*Aim of the exercise:*
Which lines in the records below contain the word "STATES"? Copy each one out.

[[ Data to use open ]]

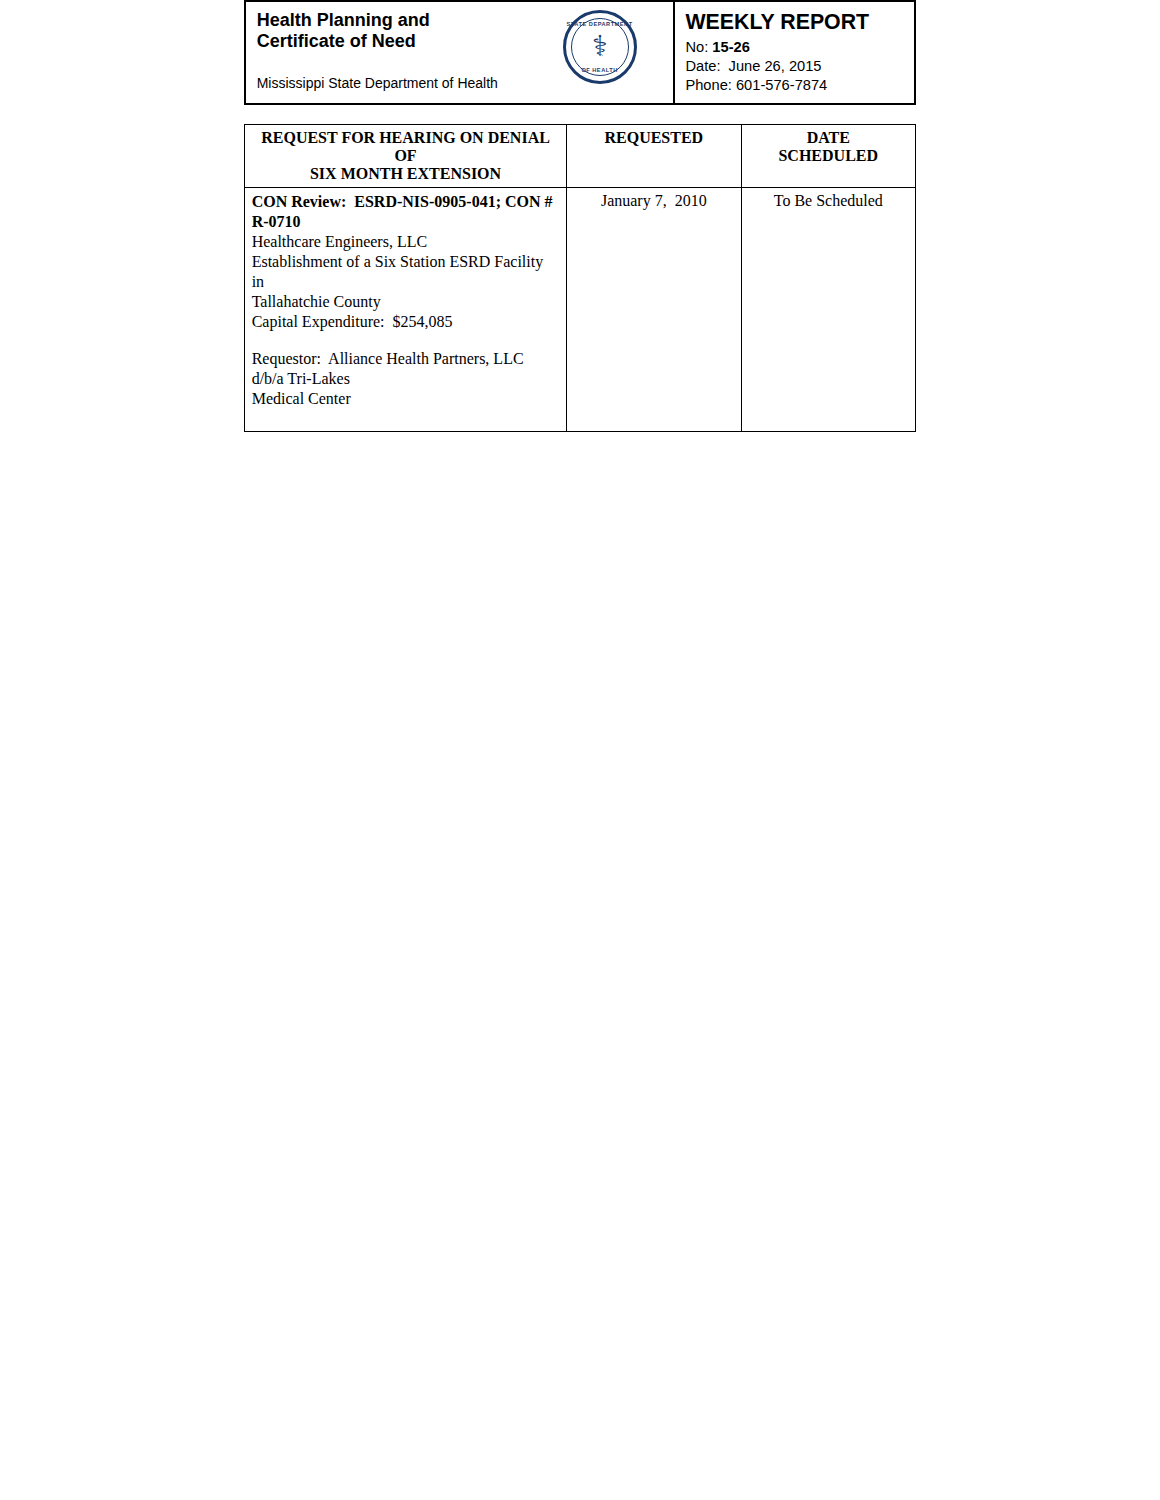| Health Planning and Certificate of Need Mississippi State Department of Health | STATE DEPARTMENT ⚕ OF HEALTH | WEEKLY REPORT No: 15-26 Date: June 26, 2015 Phone: 601-576-7874 |
| REQUEST FOR HEARING ON DENIAL OF SIX MONTH EXTENSION | REQUESTED | DATE SCHEDULED |
| --- | --- | --- |
| CON Review: ESRD-NIS-0905-041; CON # R-0710 Healthcare Engineers, LLC Establishment of a Six Station ESRD Facility in Tallahatchie County Capital Expenditure: $254,085 Requestor: Alliance Health Partners, LLC d/b/a Tri-Lakes Medical Center | January 7, 2010 | To Be Scheduled |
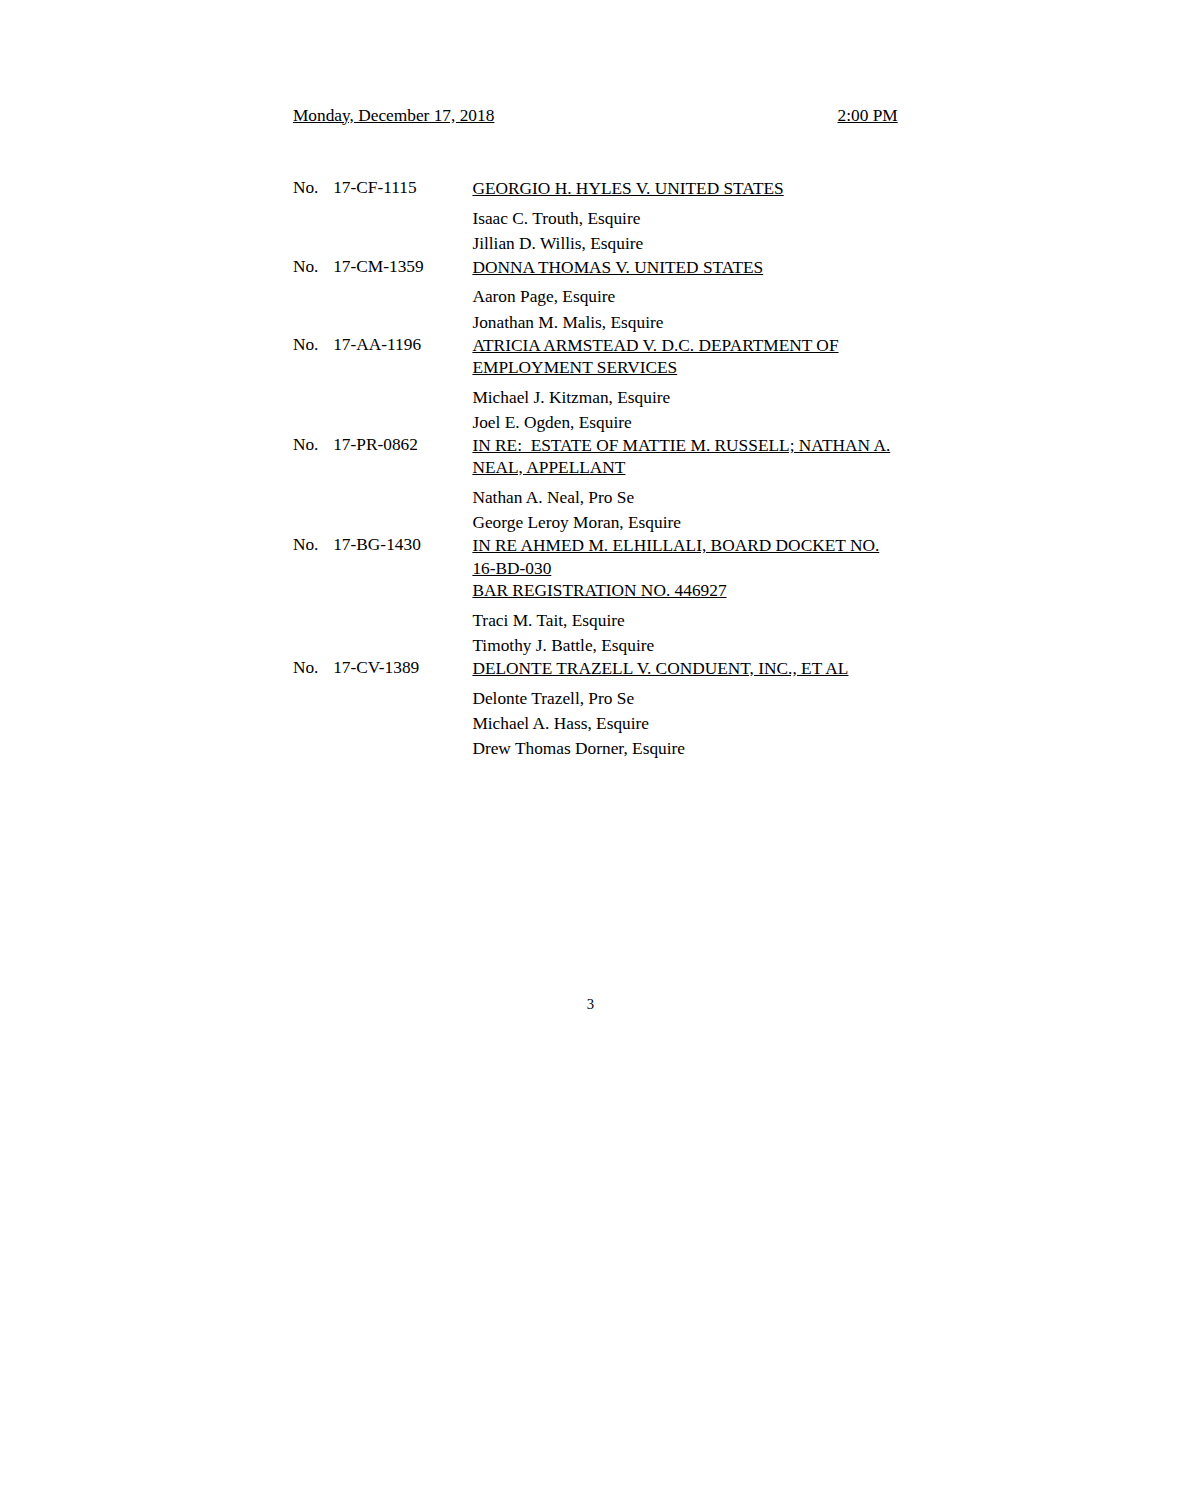Monday, December 17, 2018 2:00 PM
| No. | 17-CF-1115 | GEORGIO H. HYLES V. UNITED STATES Isaac C. Trouth, Esquire Jillian D. Willis, Esquire |
| No. | 17-CM-1359 | DONNA THOMAS V. UNITED STATES Aaron Page, Esquire Jonathan M. Malis, Esquire |
| No. | 17-AA-1196 | ATRICIA ARMSTEAD V. D.C. DEPARTMENT OF EMPLOYMENT SERVICES Michael J. Kitzman, Esquire Joel E. Ogden, Esquire |
| No. | 17-PR-0862 | IN RE: ESTATE OF MATTIE M. RUSSELL; NATHAN A. NEAL, APPELLANT Nathan A. Neal, Pro Se George Leroy Moran, Esquire |
| No. | 17-BG-1430 | IN RE AHMED M. ELHILLALI, BOARD DOCKET NO. 16-BD-030 BAR REGISTRATION NO. 446927 Traci M. Tait, Esquire Timothy J. Battle, Esquire |
| No. | 17-CV-1389 | DELONTE TRAZELL V. CONDUENT, INC., ET AL Delonte Trazell, Pro Se Michael A. Hass, Esquire Drew Thomas Dorner, Esquire |
3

[[ Data to use closed ]]

*Answer below:*
| No. | 17-CF-1115 | GEORGIO H. HYLES V. UNITED STATES Isaac C. Trouth, Esquire Jillian D. Willis, Esquire |
| No. | 17-CM-1359 | DONNA THOMAS V. UNITED STATES Aaron Page, Esquire Jonathan M. Malis, Esquire |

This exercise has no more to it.